Items from a data source
··········

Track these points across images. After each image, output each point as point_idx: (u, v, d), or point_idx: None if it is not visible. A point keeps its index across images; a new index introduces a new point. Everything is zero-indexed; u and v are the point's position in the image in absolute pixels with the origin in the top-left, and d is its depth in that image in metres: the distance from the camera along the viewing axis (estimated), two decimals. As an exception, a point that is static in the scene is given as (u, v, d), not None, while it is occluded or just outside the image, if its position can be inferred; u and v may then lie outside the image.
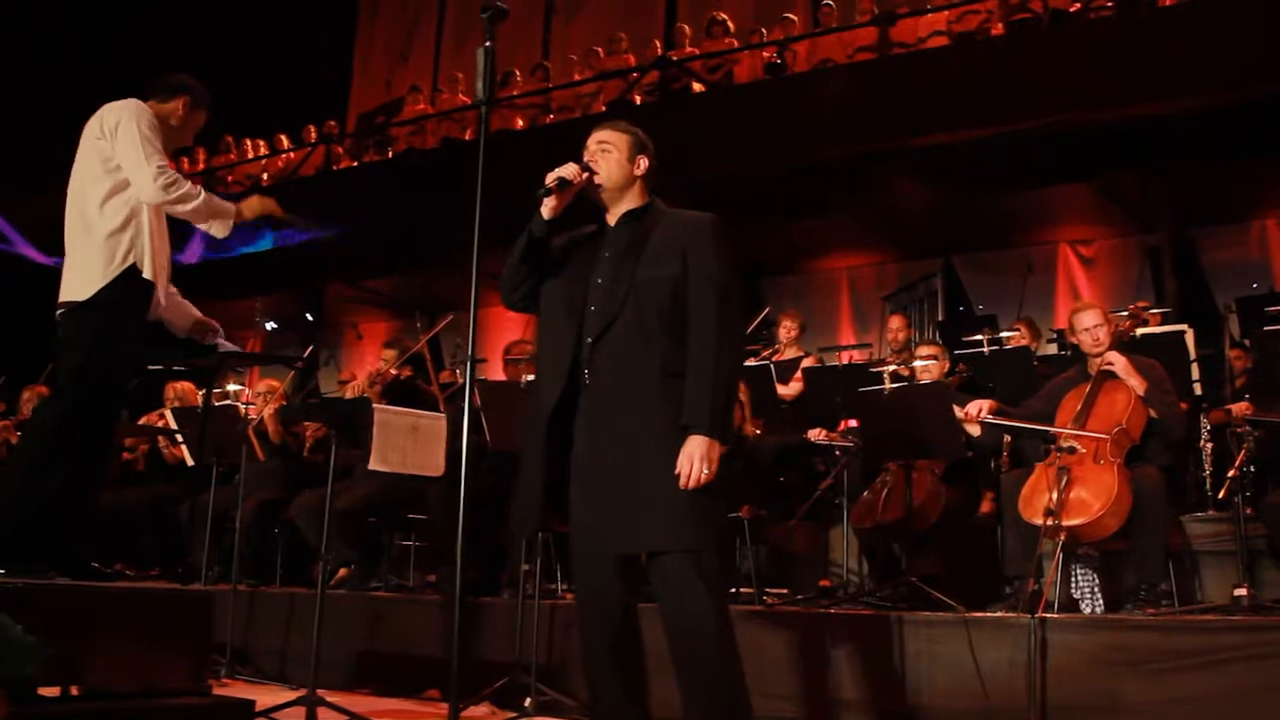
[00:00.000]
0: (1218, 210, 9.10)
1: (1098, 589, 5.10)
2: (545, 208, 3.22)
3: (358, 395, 6.60)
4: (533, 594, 5.28)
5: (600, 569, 3.18)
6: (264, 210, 4.23)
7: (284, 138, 12.99)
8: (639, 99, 10.46)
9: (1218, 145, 7.95)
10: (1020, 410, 5.23)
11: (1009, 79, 8.26)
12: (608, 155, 3.32)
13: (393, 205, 10.81)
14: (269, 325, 9.65)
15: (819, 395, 6.54)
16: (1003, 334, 6.83)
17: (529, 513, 3.22)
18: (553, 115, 11.19)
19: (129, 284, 3.85)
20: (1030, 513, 4.80)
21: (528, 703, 4.91)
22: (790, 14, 10.40)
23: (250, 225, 4.29)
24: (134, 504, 7.51)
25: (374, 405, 4.97)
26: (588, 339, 3.19)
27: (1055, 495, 4.64)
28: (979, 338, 6.39)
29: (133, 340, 3.94)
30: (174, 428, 7.27)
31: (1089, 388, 5.09)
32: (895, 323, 7.71)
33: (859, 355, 7.96)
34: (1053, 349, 7.50)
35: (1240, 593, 4.62)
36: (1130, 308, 5.81)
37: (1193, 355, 5.86)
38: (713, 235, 3.26)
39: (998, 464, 5.67)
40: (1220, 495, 5.07)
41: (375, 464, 4.75)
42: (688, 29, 10.99)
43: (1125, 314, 5.63)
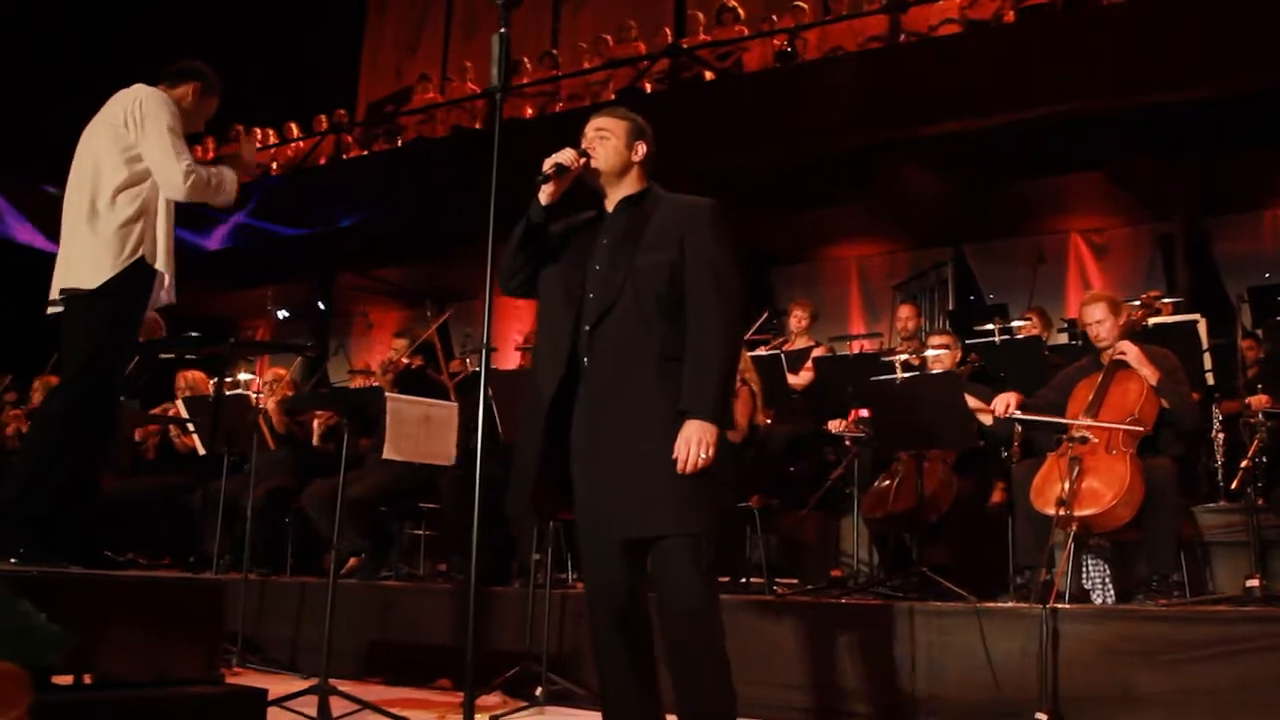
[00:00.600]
0: (1230, 199, 9.06)
1: (1109, 579, 5.08)
2: (543, 194, 3.22)
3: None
4: (544, 583, 5.28)
5: (606, 555, 3.18)
6: (249, 162, 4.24)
7: (294, 126, 12.99)
8: (649, 87, 10.44)
9: (1231, 134, 7.91)
10: (1034, 400, 5.22)
11: (1021, 67, 8.22)
12: (605, 141, 3.31)
13: (402, 194, 10.80)
14: (281, 314, 9.66)
15: (830, 385, 6.53)
16: (1014, 323, 6.80)
17: (522, 503, 3.22)
18: (562, 104, 11.17)
19: (137, 274, 3.85)
20: (1042, 503, 4.79)
21: (539, 692, 4.92)
22: (800, 2, 10.35)
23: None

··········

* _WHAT TO PRODUCE_
Pick up at the line that holds "19: (129, 284, 3.85)" and restate each line, word for word, through the last line of the entries. Include both end lines but none of the pictures.

* _YOUR SOLUTION_
19: (129, 284, 3.85)
20: (1030, 513, 4.80)
21: (528, 703, 4.91)
22: (790, 14, 10.40)
23: (250, 225, 4.29)
24: (134, 504, 7.51)
25: (374, 405, 4.97)
26: (588, 339, 3.19)
27: (1055, 495, 4.64)
28: (979, 338, 6.39)
29: (133, 340, 3.94)
30: (174, 428, 7.27)
31: (1089, 388, 5.09)
32: (895, 323, 7.71)
33: (859, 355, 7.96)
34: (1053, 349, 7.50)
35: (1240, 593, 4.62)
36: (1130, 308, 5.81)
37: (1193, 355, 5.86)
38: (713, 235, 3.26)
39: (998, 464, 5.67)
40: (1220, 495, 5.07)
41: (375, 464, 4.75)
42: (688, 29, 10.99)
43: (1125, 314, 5.63)
[00:00.600]
0: (1230, 199, 9.06)
1: (1109, 579, 5.08)
2: (543, 194, 3.22)
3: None
4: (544, 583, 5.28)
5: (606, 555, 3.18)
6: (249, 162, 4.24)
7: (294, 126, 12.99)
8: (649, 87, 10.44)
9: (1231, 134, 7.91)
10: (1034, 400, 5.22)
11: (1021, 67, 8.22)
12: (605, 141, 3.31)
13: (402, 194, 10.80)
14: (281, 314, 9.66)
15: (830, 385, 6.53)
16: (1014, 323, 6.80)
17: (522, 503, 3.22)
18: (562, 104, 11.17)
19: (137, 274, 3.85)
20: (1042, 503, 4.79)
21: (539, 692, 4.92)
22: (800, 2, 10.35)
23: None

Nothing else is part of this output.